(Dataset entries)
*** Block opens ***

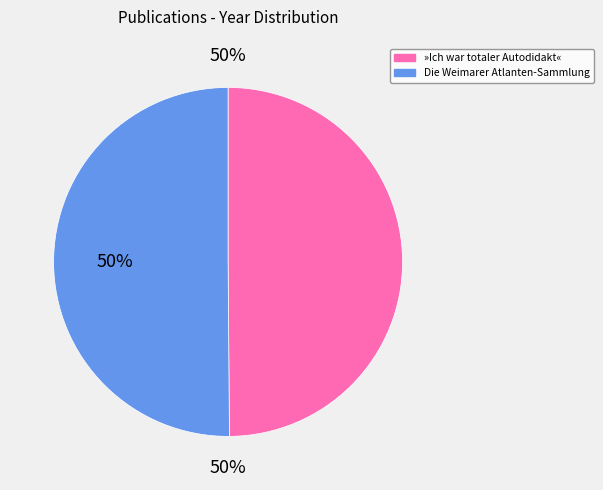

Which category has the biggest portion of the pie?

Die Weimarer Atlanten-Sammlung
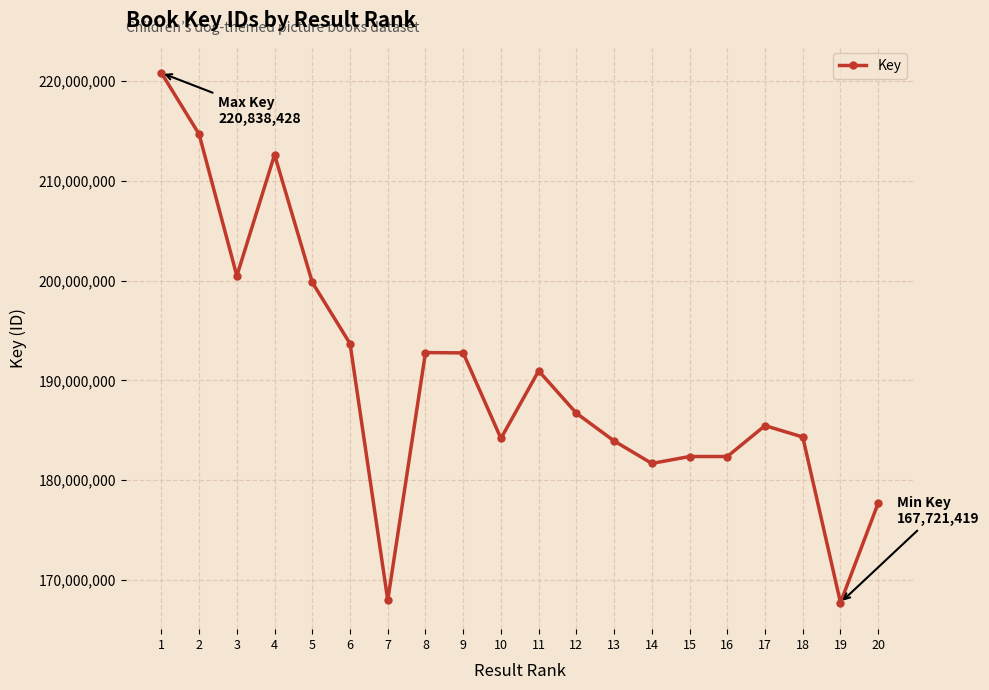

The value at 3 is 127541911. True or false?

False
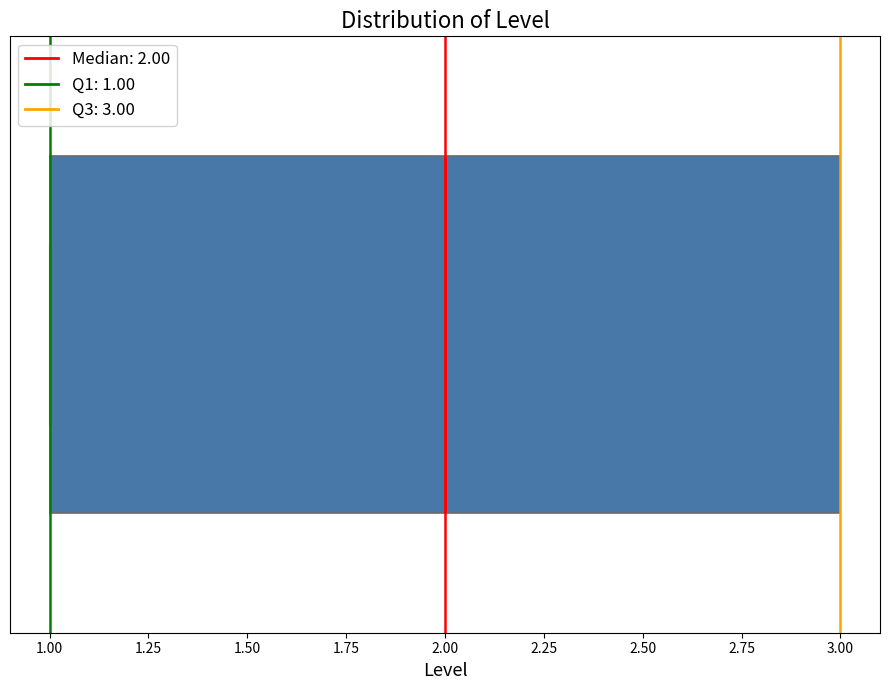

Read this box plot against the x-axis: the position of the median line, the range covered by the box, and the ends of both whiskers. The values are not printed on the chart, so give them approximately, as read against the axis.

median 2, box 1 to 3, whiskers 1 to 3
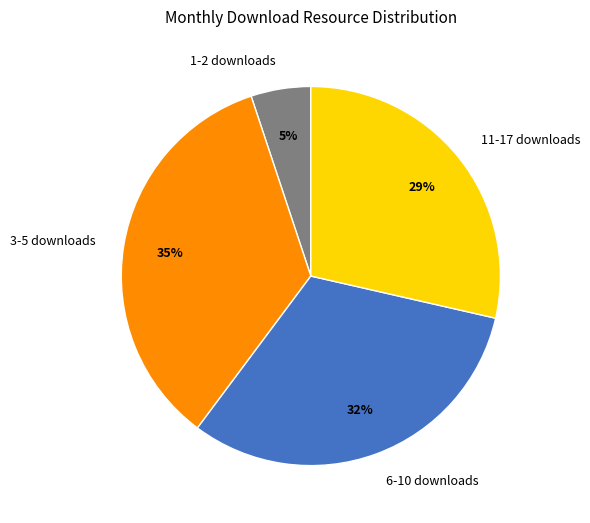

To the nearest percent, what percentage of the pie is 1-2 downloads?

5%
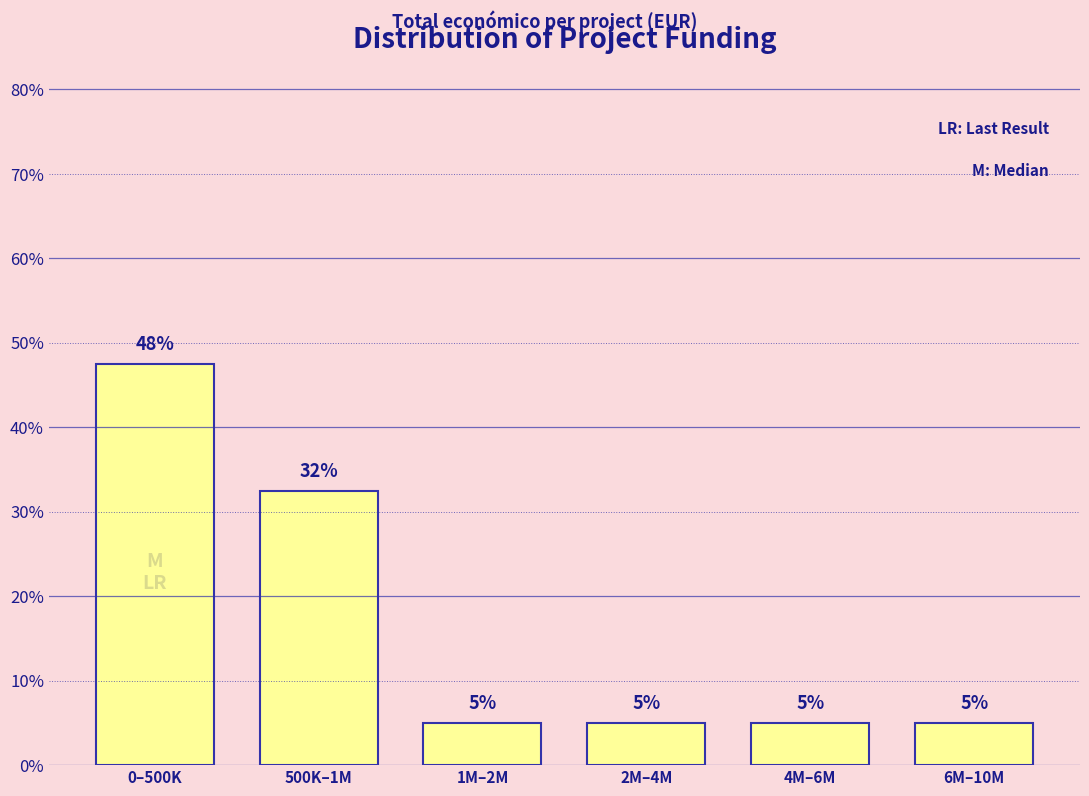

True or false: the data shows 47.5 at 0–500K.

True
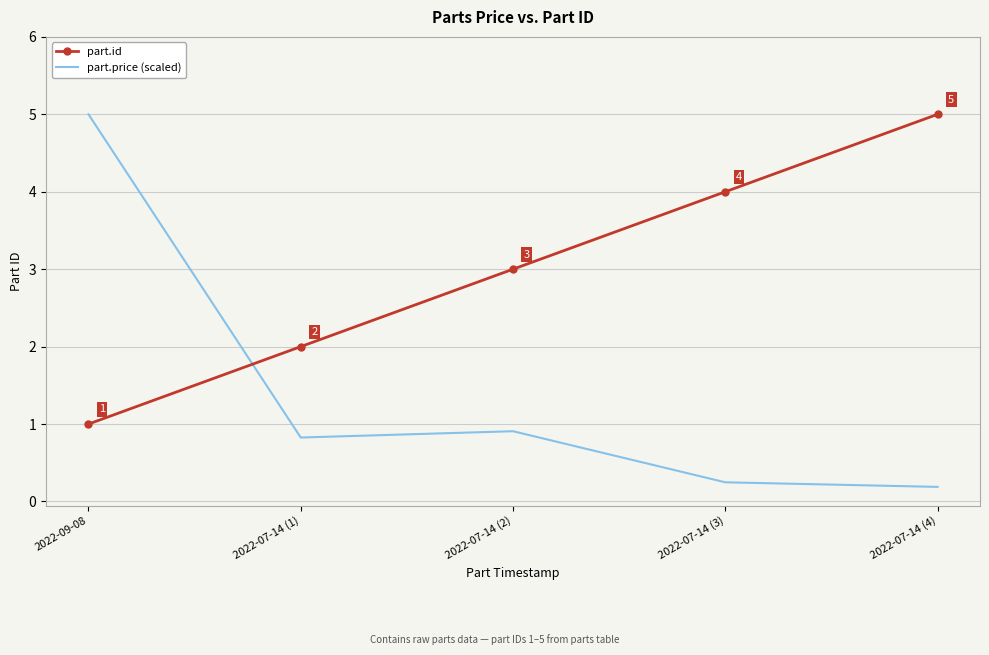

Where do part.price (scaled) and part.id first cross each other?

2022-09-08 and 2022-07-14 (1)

*** Block closes ***

- Job item -
Turn all of the lines above into a JSON list of strings, one string per line, skipping the blank lines and leaving out the pictures.

- Response below -
[
  "Which category has the biggest portion of the pie?",
  "Die Weimarer Atlanten-Sammlung",
  "The value at 3 is 127541911. True or false?",
  "False",
  "Read this box plot against the x-axis: the position of the median line, the range covered by the box, and the ends of both whiskers. The values are not printed on the chart, so give them approximately, as read against the axis.",
  "median 2, box 1 to 3, whiskers 1 to 3",
  "To the nearest percent, what percentage of the pie is 1-2 downloads?",
  "5%",
  "True or false: the data shows 47.5 at 0–500K.",
  "True",
  "Where do part.price (scaled) and part.id first cross each other?",
  "2022-09-08 and 2022-07-14 (1)"
]